Washington a exprimé ses attentes sans ambiguïté : il souhaite que le nouveau gouvernement démantèle les milices affiliées à l’Iran. Cela pourrait s’avérer une tâche difficile mais pas impossible. Al-Zaidi pourrait aborder la question sous l’angle économique : en réduisant les salaires payés par l’État à des dizaines de milliers de combattants, ce qui entraînerait tout simplement la dissolution de nombreuses factions. Quelques privilégiés pourraient être absorbés par l’armée irakienne officielle.

Un autre défi est la paralysie des exportations pétrolières due à la fermeture du détroit d’Ormuz. Toutefois, Bagdad pourrait obtenir un certain soulagement si Washington débloquait les fonds irakiens qui étaient censés être transférés de la Banque de Réserve Fédérale. Cela dépendrait presque certainement des progrès réalisés dans le dossier de la milice. Quoi qu’il en soit, des ajustements structurels douloureux nous attendent. Un secteur public pléthorique et un budget surchargé ne peuvent plus être soutenus.

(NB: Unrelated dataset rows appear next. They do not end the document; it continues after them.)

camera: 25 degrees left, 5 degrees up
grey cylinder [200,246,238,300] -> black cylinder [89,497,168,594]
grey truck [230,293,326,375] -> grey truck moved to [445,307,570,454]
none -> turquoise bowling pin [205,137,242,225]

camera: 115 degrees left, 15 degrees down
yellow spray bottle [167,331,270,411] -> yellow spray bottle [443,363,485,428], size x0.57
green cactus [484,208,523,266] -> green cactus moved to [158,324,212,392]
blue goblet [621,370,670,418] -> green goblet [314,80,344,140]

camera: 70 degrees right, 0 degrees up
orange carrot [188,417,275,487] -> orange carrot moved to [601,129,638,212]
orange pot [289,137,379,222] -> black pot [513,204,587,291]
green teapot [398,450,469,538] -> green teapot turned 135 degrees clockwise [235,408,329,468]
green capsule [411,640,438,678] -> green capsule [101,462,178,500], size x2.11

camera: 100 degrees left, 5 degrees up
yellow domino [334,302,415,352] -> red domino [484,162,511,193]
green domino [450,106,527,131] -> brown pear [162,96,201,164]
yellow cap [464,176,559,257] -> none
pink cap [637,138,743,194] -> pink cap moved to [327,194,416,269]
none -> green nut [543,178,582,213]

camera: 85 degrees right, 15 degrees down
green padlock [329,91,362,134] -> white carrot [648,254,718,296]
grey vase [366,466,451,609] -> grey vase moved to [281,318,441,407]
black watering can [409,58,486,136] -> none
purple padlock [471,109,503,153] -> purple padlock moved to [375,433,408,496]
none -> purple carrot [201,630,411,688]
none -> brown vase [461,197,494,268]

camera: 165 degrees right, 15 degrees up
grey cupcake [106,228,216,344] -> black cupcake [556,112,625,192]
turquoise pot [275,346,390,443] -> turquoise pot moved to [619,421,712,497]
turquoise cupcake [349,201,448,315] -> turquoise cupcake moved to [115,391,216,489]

Dans les mois à venir, la situation en Irak restera certainement tendue. Cela mettrait certainement à l’épreuve la capacité d’al-Zaidi à survivre au processus complexe de gouvernement de l’Irak.

Les opinions exprimées dans cet article appartiennent à l’auteur et ne reflètent pas nécessairement la position éditoriale d’Al Jazeera.